En conclusion, dans le parcours de Fundi Aboubacar Saïd Salim et de ses amis, nous trouvons une source d’inspiration inépuisable pour les générations futures. Ces jeunes révolutionnaires ont incarné le patriotisme et la détermination, montrant que le changement est possible, même face à l’adversité la plus redoutable. Leur engagement en faveur de l’indépendance et du progrès social a laissé une empreinte indélébile dans l’histoire politique des Comores. Malgré les épreuves et les sacrifices, ils ont persévéré, rappelant à tous que la jeunesse peut être la force motrice du progrès.

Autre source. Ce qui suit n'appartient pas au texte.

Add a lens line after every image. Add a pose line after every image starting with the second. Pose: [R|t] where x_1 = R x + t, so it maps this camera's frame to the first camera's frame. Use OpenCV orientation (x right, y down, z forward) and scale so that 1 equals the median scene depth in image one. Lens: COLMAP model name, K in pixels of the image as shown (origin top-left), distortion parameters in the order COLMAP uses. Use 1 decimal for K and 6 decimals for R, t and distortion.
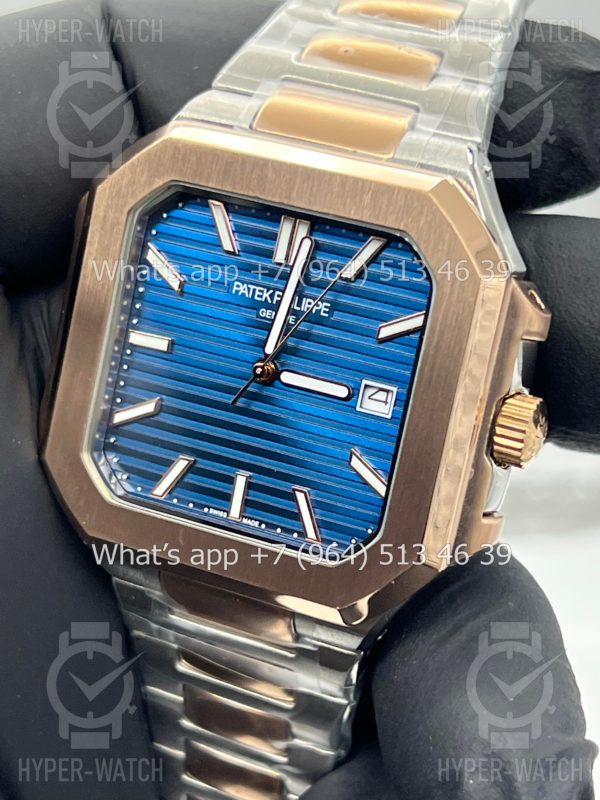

Alors que nous nous tournons vers l’avenir, gardons à l’esprit que cet héritage ne doit pas être relégué dans nos placards. Le sacrifice de ces hommes ne doit pas être vain. N’oublions pas que certains parmi eux ont payé de leur vie pour nous, que d’autres ont encore des séquelles physiques et psychologiques. N’oublions surtout pas que c’est la France et ses affidés comoriens qui ont brisé leur élan. N’oublions pas, mais allons de l’avant. Des mouvements tels qu’Ukombozi et d’autres se donnent la mission de revivifier cet esprit patriotique du FD, du MOLINACO et de tous ces mouvements qui nous ont permis d’espérer.
Cette graine plantée par la jeunesse comorienne en mars 1968 a été décimée par Ahmed Abdallah et les mercenaires, mais s’enracine en beaucoup d’entre nous. Et certes des erreurs ont été commises par nos ainées, mais leur conscience et leur pugnacité nous obligent tous à être ces voyelles sans qui les consonnes auront du mal à exister.
En attendant, soyons intègres, soyons citoyens, soyons Comoriens, et le meilleur suivra.